Accomplishing these tasks give you experience with various quest-givers dotted around the major settlements in the game, which in turn grants stat boosts, new abilities and additions to your arsenal. Rage 2 inundated you with a plethora of skill trees, equipment upgrades and weapon boosts — to the point where I would have to consciously remember to go and check every single skill/equipment tree within the menu, just in case I missed something. Rage 2 is packed to the gills with skill options to satisfy almost any kind of player.
I appreciate that I sound a little breathless talking about how powerful you feel running and gunning through Rage 2, grinning all the while, but it isn’t without its issues. There are some strong odours of last-gen when it comes to the game using almost the same five or six character models with different clothing when exploring a settlement. Despite there being so much to do, there are some real problems with repetitive gameplay (but, luckily, it’s very good gameplay) and frankly Rage 2 struggled to ruin consistently smooth on my faithful Xbox One. I would regularly have the game crash every time I played it at least once, and there was constant texture popping throughout my playthrough — especially when driving around. Consulting with some fellow gamers, this was not unique to Xbox One, but on PS4 also. PC players are reporting it runs fine, but only if you have a high spec machine. Also, for the first time ever, I experienced mild motion sickness and headaches playing a game on my TV screen (normally reserved for when I play VR without headphones), but this was solved when I turned off the motion blur via the settings menu. I can’t tell you why this happened, I can just tell you that I did — and it’s certainly something you should be conscious of during your time with Rage 2.

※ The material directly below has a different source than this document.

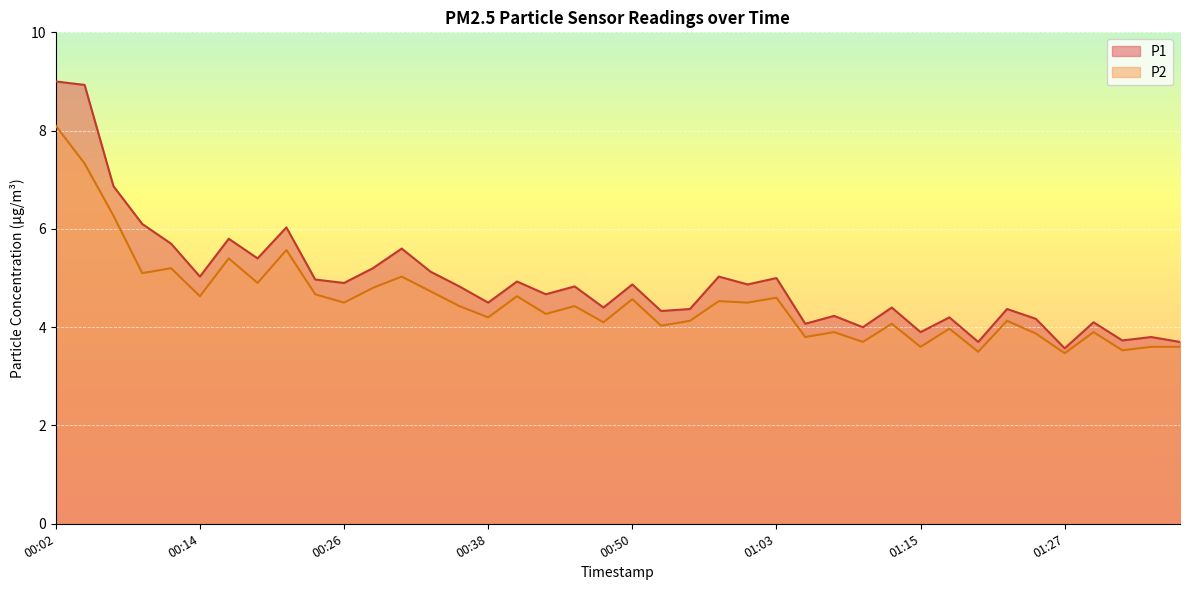

Where does the P2 series first go above 4?

00:02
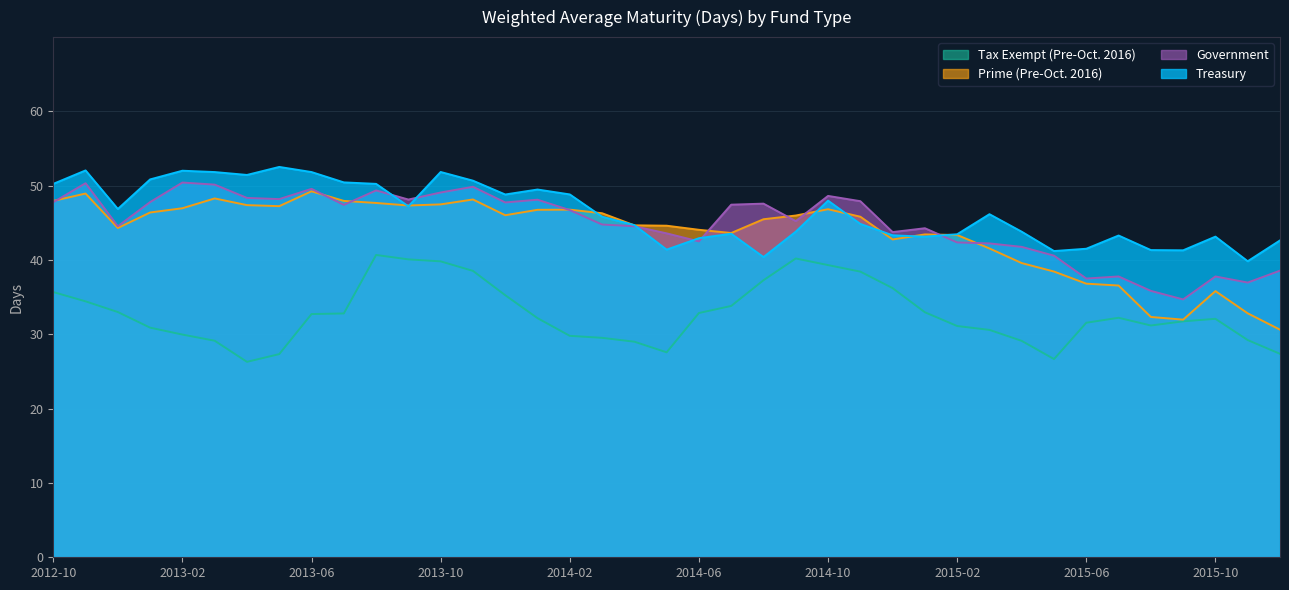

What is the minimum value shown in the chart?

26.3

Despite these issues (which I’m sure, like all big releases these days, will be patched over time), I have had an incredibly fun time playing Rage 2. What I do wish, however, is that it just embraced its madness just a bit more. Sometimes it feels like there are two different games smashed into each other in terms of tone, and that can make for some rather jarring story moments where emotional weight just makes no sense. Many could argue that Rage 2 should perhaps swing the other way and be more serious — personally, I think that would be a cop out. We need more insane games that don’t take themselves too seriously, especially when they carry themselves like Rage 2: like a sugar-addicted child pushed into a misdiagnosis of ADHD purely because its parents don’t want to take responsibility for what a little hellbeast it's become.